ECLI:NL:RBAMS:2019:661

Rechtbank Amsterdam

Datum uitspraak
29 januari 2019
Publicatiedatum
1 februari 2019
Zaaknummer
7105313
Instantie
Rechtbank Amsterdam
Type
Uitspraak
Rechtsgebied
Civiel recht
Procedures
  • Eerste aanleg - enkelvoudig
Vindplaatsen
  • Rechtspraak.nl
AI samenvatting door LexboostAutomatisch gegenereerd

Vordering tot ontbinding van huurovereenkomst en ontruiming afgewezen wegens onvoldoende bewijs van ongeoorloofde onderhuur

In deze zaak heeft de kantonrechter van de Rechtbank Amsterdam op 29 januari 2019 uitspraak gedaan in een geschil tussen [eiseres] en [gedaagde] over de ontbinding van een huurovereenkomst en ontruiming van het gehuurde. [Eiseres] vorderde ontbinding van de huurovereenkomst en ontruiming van de woning, omdat [gedaagde] het gehuurde zonder toestemming aan derden zou hebben onderverhuurd. De procedure begon met een dagvaarding op 12 juli 2018, gevolgd door een comparitie op 19 december 2018, waar beide partijen hun standpunten hebben toegelicht.

### Opdracht
Op welke datum vond volgens de uitspraak over de huurzaak de comparitie plaats?

### Fragment uit dataset
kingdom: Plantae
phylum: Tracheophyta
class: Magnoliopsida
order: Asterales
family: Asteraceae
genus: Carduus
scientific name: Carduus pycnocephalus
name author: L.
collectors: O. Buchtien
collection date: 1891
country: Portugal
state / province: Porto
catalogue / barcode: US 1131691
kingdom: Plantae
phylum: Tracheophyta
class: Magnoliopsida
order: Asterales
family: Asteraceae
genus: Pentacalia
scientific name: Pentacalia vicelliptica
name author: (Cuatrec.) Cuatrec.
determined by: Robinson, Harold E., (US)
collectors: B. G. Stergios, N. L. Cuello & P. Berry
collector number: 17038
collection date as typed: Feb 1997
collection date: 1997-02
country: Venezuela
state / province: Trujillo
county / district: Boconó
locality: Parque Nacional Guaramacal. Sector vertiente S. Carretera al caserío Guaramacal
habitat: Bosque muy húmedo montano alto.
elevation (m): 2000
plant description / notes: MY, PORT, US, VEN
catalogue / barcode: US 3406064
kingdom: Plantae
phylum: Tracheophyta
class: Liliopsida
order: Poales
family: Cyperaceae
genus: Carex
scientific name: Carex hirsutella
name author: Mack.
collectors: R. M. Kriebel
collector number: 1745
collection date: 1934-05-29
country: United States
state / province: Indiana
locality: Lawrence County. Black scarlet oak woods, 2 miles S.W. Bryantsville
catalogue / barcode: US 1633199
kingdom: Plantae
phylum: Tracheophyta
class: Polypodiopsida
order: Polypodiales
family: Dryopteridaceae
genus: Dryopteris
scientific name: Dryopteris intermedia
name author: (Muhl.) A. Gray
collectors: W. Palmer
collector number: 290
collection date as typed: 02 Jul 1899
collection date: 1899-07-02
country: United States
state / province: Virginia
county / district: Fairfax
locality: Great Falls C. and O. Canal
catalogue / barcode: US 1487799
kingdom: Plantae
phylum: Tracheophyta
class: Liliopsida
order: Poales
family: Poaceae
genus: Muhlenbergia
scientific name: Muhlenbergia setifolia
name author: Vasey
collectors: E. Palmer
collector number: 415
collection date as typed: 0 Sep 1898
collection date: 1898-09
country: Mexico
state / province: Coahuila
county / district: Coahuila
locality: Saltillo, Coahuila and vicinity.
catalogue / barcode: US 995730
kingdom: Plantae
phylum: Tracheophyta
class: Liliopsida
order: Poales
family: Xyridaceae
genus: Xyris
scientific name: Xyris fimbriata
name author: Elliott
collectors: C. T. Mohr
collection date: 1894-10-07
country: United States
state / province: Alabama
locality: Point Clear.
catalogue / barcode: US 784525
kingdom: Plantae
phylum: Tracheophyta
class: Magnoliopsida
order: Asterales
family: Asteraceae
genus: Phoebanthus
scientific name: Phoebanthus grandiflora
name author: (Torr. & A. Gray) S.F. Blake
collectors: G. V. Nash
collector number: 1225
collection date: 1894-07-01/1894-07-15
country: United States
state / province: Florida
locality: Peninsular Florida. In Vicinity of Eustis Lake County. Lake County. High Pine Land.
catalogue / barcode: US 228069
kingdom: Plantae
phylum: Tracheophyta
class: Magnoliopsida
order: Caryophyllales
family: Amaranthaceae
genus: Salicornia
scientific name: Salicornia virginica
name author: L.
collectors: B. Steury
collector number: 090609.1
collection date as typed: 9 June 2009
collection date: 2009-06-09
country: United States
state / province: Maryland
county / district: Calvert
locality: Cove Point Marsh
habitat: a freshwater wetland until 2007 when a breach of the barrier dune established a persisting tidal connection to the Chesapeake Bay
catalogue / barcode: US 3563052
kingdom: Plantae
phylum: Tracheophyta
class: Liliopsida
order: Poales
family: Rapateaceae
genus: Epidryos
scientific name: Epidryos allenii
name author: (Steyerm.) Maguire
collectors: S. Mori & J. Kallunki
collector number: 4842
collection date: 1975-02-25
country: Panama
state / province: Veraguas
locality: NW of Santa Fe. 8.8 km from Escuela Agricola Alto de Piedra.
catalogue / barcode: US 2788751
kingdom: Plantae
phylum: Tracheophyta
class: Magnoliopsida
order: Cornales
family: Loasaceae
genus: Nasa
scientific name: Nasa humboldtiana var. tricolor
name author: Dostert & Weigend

### Eindresultaat
Op 19 december 2018.